What is required: Report each line below that contains the string "ICSI". Uppercase and lowercase must match.

Input:
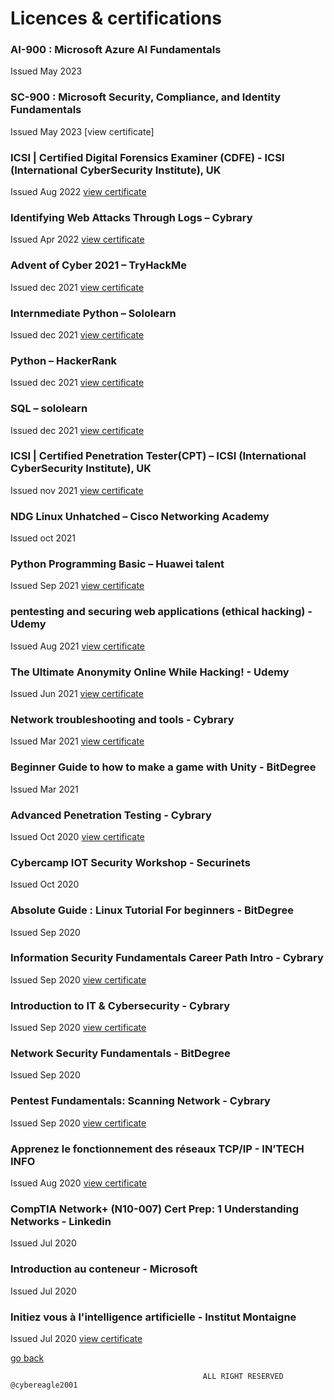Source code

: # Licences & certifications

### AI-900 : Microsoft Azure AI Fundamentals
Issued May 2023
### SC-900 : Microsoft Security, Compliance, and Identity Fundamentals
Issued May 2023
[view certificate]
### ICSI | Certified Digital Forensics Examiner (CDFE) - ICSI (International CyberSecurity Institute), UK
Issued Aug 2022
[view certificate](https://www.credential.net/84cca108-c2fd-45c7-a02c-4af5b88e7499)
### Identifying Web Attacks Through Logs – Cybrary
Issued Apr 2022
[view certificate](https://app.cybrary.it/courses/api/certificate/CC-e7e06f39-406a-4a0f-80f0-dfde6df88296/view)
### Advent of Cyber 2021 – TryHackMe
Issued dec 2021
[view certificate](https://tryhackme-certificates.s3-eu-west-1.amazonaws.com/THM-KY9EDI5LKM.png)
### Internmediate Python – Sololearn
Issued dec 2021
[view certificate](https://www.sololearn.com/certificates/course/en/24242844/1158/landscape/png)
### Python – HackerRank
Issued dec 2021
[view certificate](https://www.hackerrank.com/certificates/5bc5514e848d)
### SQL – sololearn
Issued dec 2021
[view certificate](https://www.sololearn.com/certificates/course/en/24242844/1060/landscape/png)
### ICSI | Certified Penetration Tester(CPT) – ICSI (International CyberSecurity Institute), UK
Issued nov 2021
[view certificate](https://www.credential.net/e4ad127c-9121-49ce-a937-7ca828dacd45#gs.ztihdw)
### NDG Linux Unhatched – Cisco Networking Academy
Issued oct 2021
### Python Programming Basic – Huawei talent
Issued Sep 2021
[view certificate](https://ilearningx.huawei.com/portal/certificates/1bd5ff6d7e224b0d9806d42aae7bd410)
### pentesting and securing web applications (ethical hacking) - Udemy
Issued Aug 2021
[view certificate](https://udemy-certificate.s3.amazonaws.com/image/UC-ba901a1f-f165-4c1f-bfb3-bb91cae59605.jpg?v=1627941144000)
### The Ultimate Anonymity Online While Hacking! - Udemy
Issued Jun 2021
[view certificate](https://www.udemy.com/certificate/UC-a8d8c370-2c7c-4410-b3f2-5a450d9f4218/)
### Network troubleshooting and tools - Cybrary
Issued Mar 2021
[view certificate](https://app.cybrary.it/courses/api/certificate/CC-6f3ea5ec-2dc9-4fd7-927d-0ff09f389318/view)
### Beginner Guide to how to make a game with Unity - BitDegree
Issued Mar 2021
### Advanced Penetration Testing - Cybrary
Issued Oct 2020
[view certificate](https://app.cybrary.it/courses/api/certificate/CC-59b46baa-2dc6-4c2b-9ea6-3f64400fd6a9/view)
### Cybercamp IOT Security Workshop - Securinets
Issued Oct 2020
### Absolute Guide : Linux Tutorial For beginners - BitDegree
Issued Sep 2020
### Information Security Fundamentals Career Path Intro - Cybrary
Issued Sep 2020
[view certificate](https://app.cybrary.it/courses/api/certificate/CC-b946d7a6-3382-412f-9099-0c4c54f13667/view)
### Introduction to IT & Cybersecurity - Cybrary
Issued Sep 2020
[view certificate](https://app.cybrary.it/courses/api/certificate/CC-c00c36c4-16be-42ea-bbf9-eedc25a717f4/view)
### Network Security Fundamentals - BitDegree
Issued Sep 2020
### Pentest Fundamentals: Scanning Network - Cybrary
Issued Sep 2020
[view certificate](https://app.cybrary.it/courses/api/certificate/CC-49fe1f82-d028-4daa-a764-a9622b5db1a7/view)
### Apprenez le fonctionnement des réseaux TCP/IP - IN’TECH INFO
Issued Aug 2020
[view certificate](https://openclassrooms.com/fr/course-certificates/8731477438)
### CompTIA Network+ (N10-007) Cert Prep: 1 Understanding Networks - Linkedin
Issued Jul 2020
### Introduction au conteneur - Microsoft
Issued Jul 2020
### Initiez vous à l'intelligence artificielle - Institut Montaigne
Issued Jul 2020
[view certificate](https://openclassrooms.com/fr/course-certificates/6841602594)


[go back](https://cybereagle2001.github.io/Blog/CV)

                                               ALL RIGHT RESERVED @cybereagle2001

Written answer:
### ICSI | Certified Digital Forensics Examiner (CDFE) - ICSI (International CyberSecurity Institute), UK
### ICSI | Certified Penetration Tester(CPT) – ICSI (International CyberSecurity Institute), UK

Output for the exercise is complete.